Friday, May 16, 2003
‘Times must come clean’: Here it is. The Spiked Column. Brian McGrory basically shoves Raines’ own words back in his face (see Raines’ remarks five years ago about the Mike Barnicle affair over at Andrew Sullivan). From Brian’s column:

“I say this because I, too, am haunted by something I know in my bones. Jayson Blair is young and, notably, black. He was prolific and, in Raines's own word, ‘hungry.’

“He was also, as I saw firsthand when he interned in the Globe's Washington bureau, an obsequious manipulator as devoted to office gossip as he was to his work. But because of his ambition and his potential, he represented a prized catch in a profession always striving for diversity.

“What troubles me is my belief that the Times didn't just give Blair the benefit of repeated doubts because of his color, but that in its pursuit of talented minority reporters, they assigned to him an entirely different standard of journalism - a substandard. If a white reporter, male or female, had as many corrections as Blair, had his history, he or she would have been swiftly kicked out the door.

“But as the paper confesses so many sins, it has avoided this most obvious point, making Raines's lightning-fast turn of the race card five years ago seem entirely disingenuous now." ...


Hub Blog's response: There are other good lines, digs and points. Read it. ... I still think the affirmative-action angle is being overplayed. But what’s amazing is this: By initially denying affirmative action played any role in the scandal, Raines managed to make it the central issue in the scandal -- when it isn’t the central issue if you’ve ever been in a newsroom with a serial plagiarist or general all around nut case of any color or gender. ... Raines could have defused the entire situation by saying, yes, definitely, Blair’s race was a factor but ... ‘Entirely disingenuous.’ So true. ... Through his actions, Raines has done more damage to affirmative action than any right-wing yahoo talk-show meister could have accomplished in a thousand broadcast rants. Doubt Raines understands this. ... Raines’ comments about the Barnicle affair still boggle the mind, knowing what we now know. ... To the Globe: Was it worth the spike? Answer: No. Consequence: Yet another unnecessary embarrassment caused by a bad decision that was later reversed. ...

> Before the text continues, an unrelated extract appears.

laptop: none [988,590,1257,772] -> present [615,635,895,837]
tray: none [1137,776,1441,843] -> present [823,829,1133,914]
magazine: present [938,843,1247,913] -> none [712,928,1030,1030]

What's worse: It wasn't that great of a column. I mean, Brian could have used these lines from Raines' patronizing lecture to the Globe five years ago:

"Public respect for newspapering is wounded when rules that would be enforced with doctrinal ferocity among the mass of journalists are lightened for a star who has great value to the paper. The damage is internal as well. It says to young journalists that the contract of trust that we ask them to sign -- about what they write and what they tell their editors -- is not really absolute or equally enforced."

As I said: "... knowing what we now know."

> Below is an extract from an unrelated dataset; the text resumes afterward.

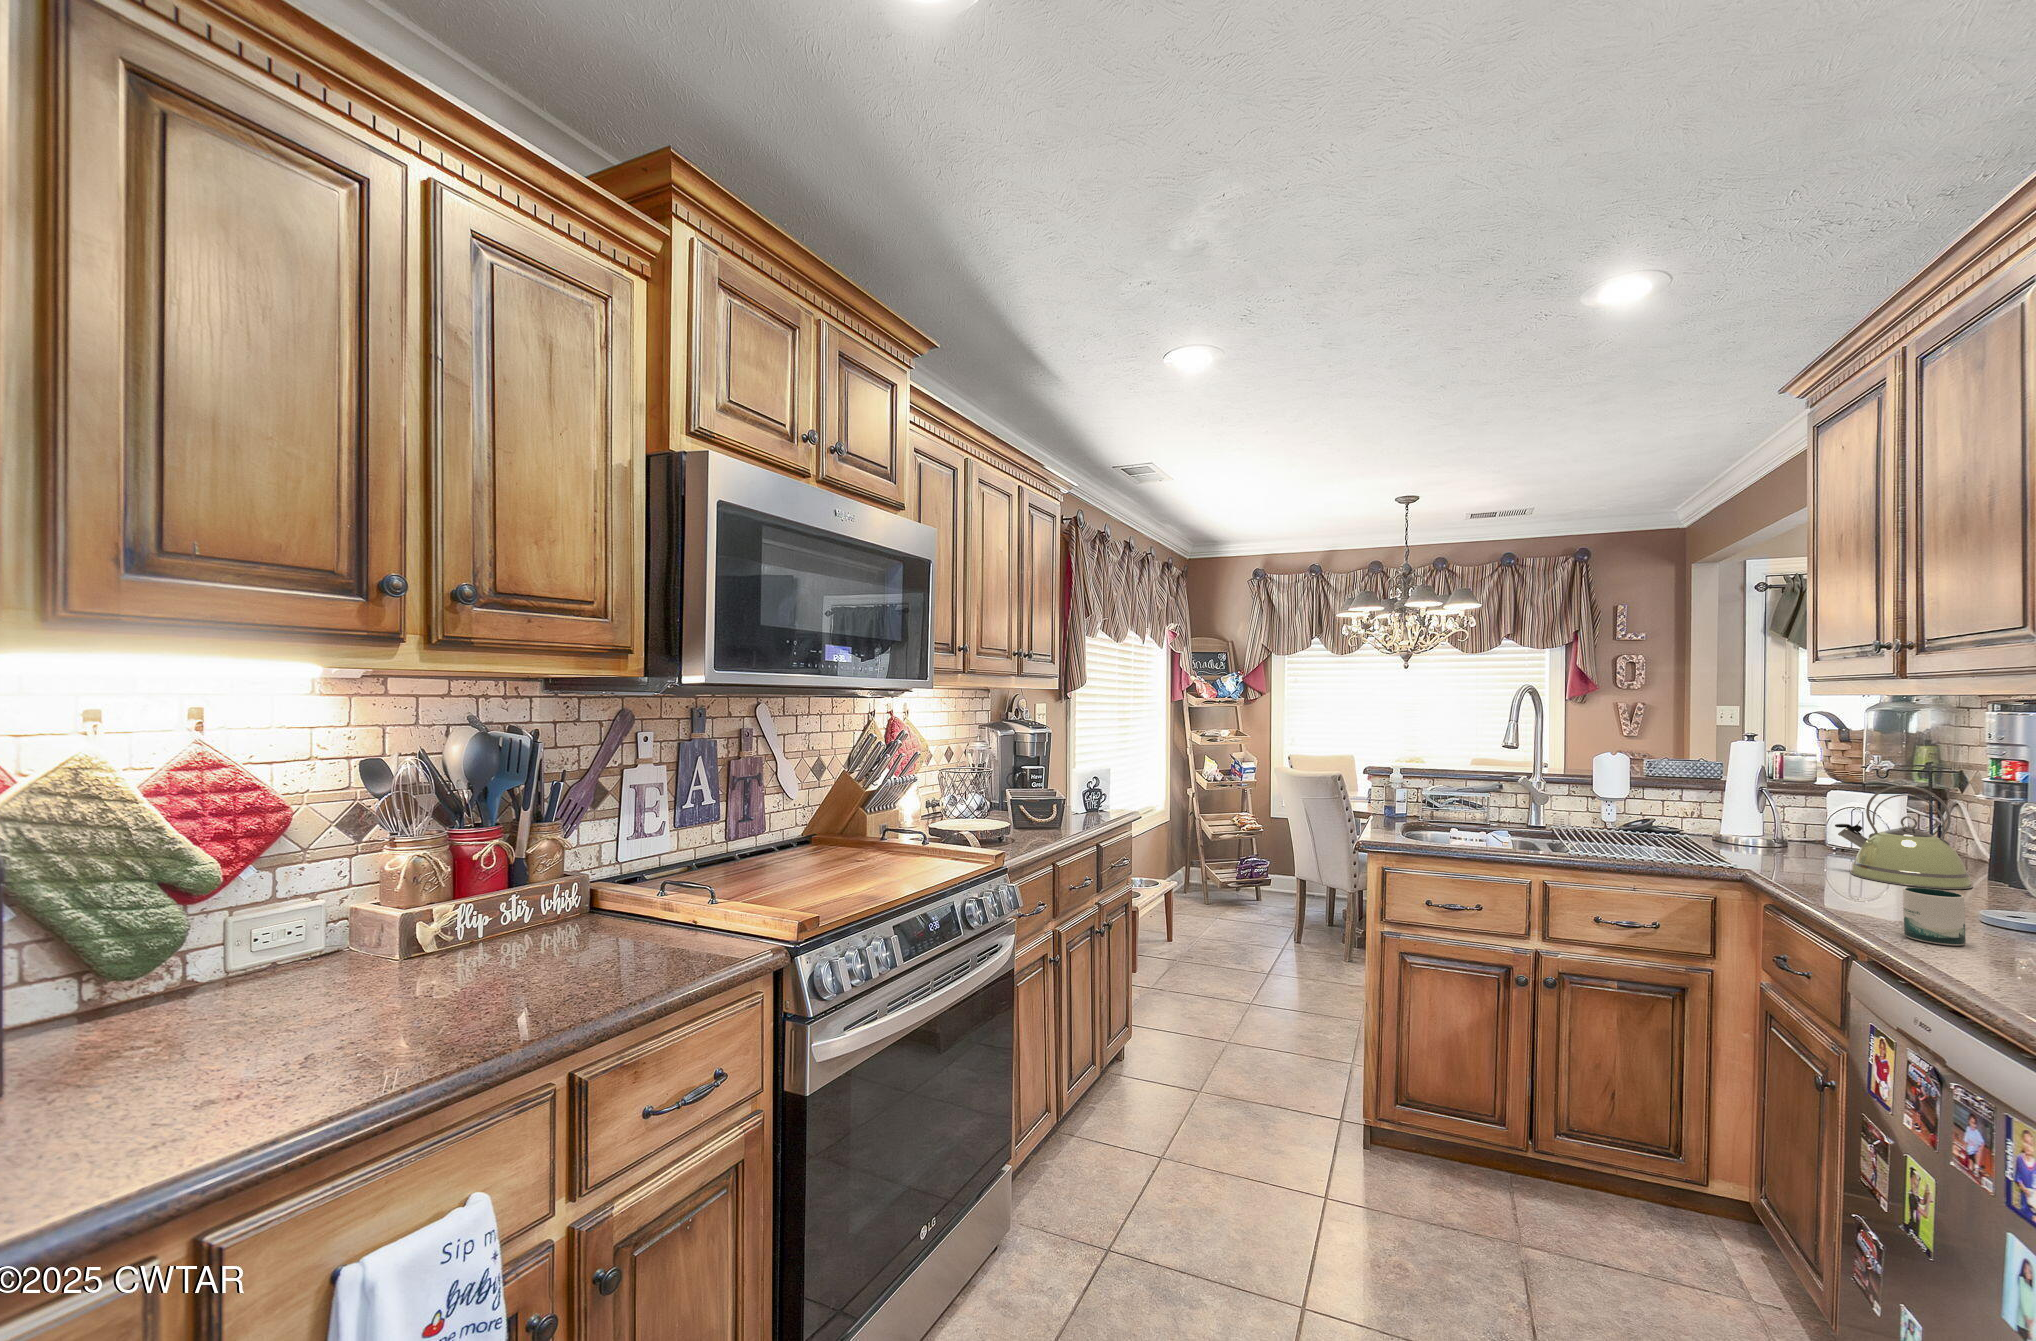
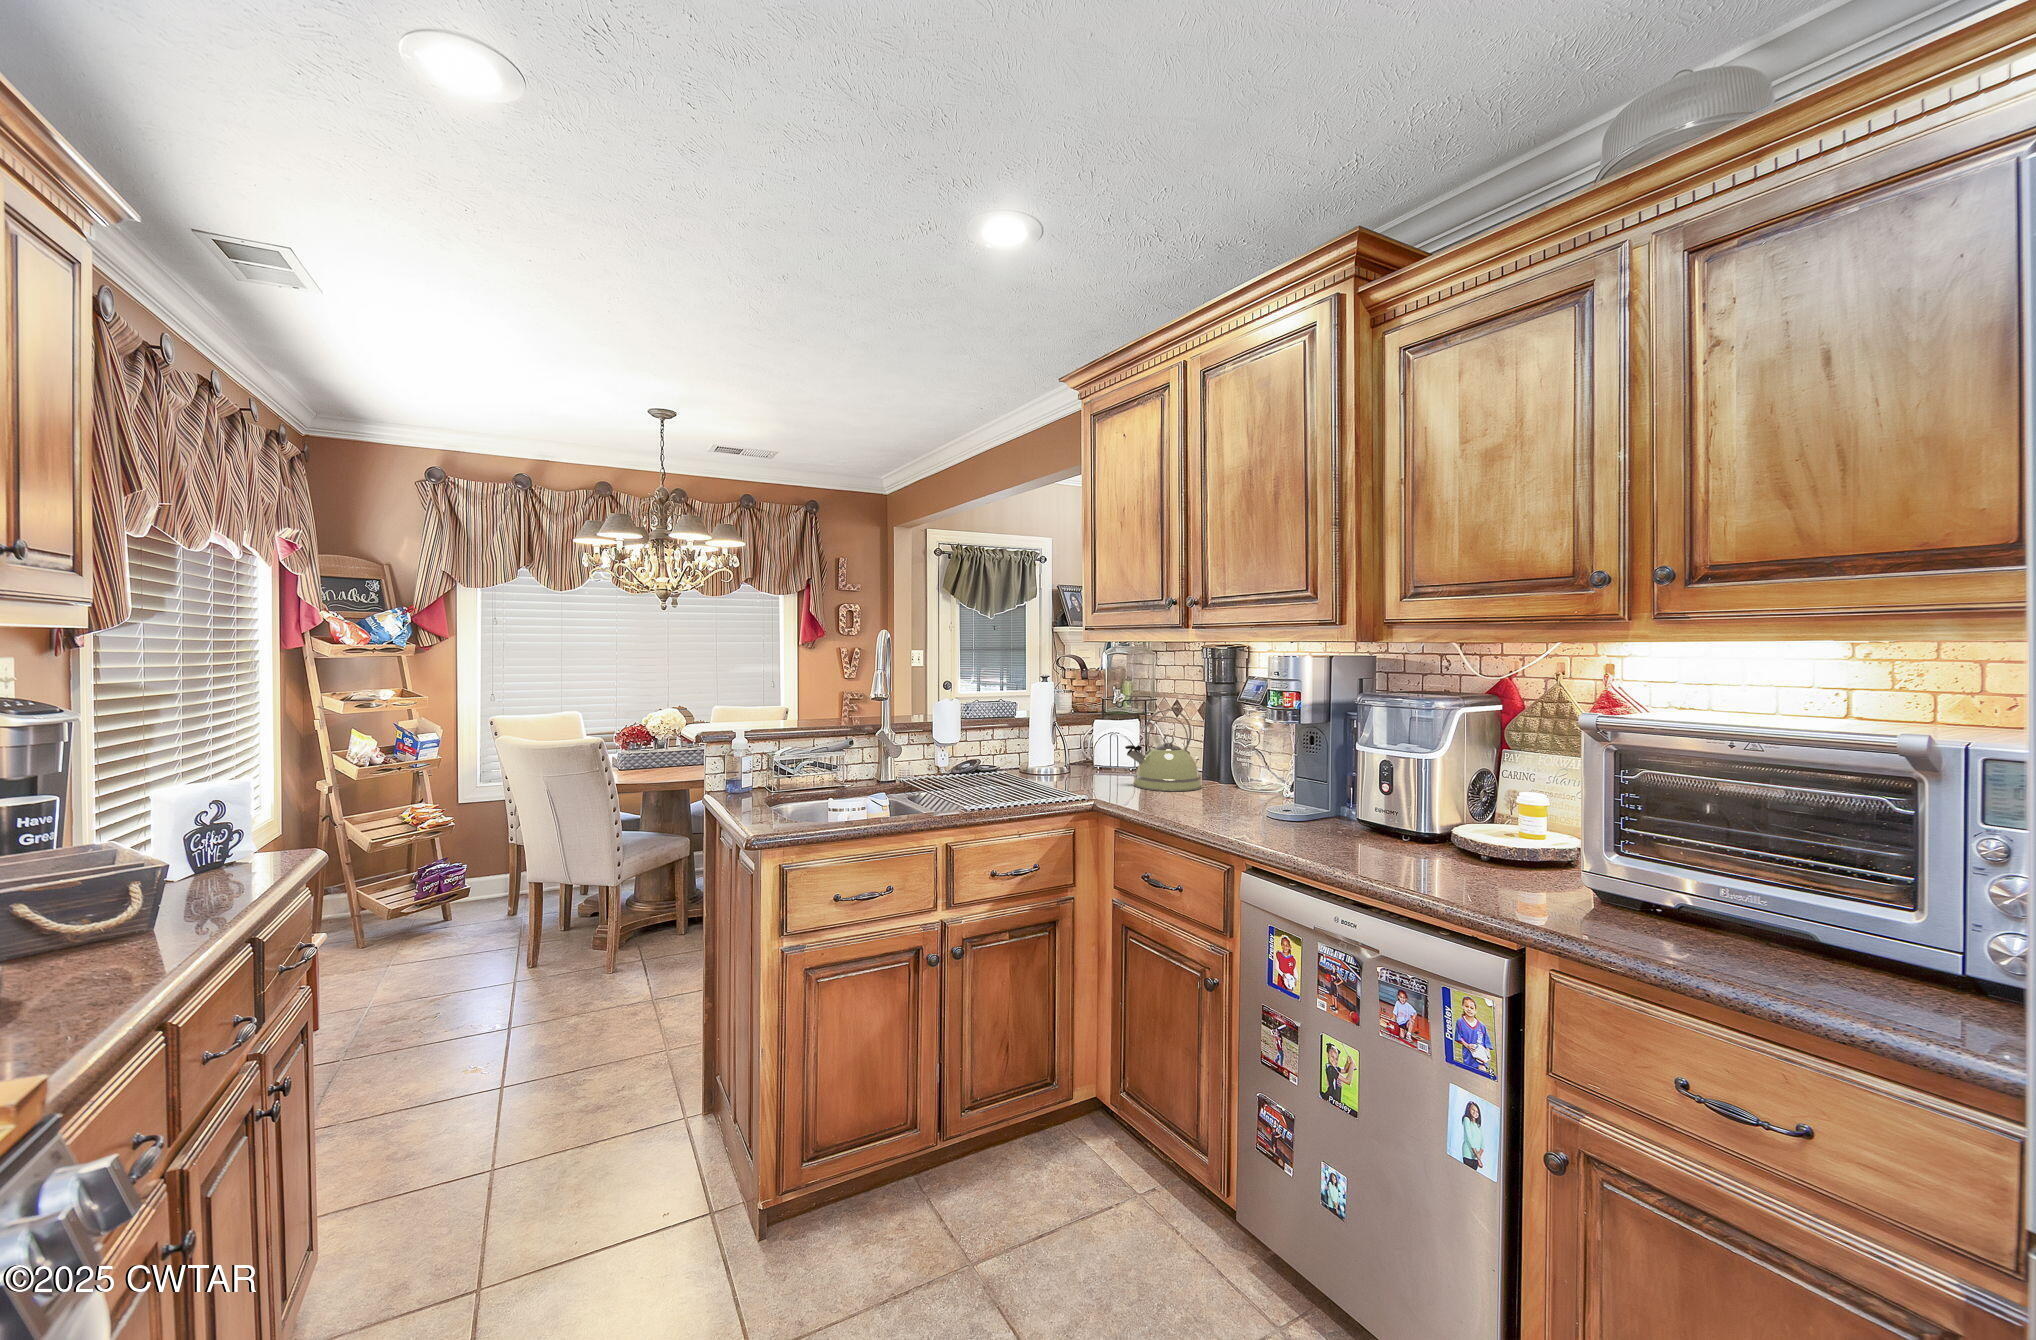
mug: present [1903,888,1966,945] -> none [1258,796,1304,842]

Update -- Daniel Schorr is going out on a limb: “As full disclosure, if that is needed, let me acknowledge a bias against journalists and media organizations that practice to deceive.” ... More innocuous snooze material: It’s the little mistakes that count. ... The average panelist on Washington Week in Review would probably titter and pretend this is hilarious: “The scandal over fabricated stories by New York Times reporter Jayson Blair continues to develop. Media critics who called for the resignation of Mr. Blair's senior editors were stunned to learn yesterday that the Times has no senior editors.” ... Thank goodness This Week in Journalism is over.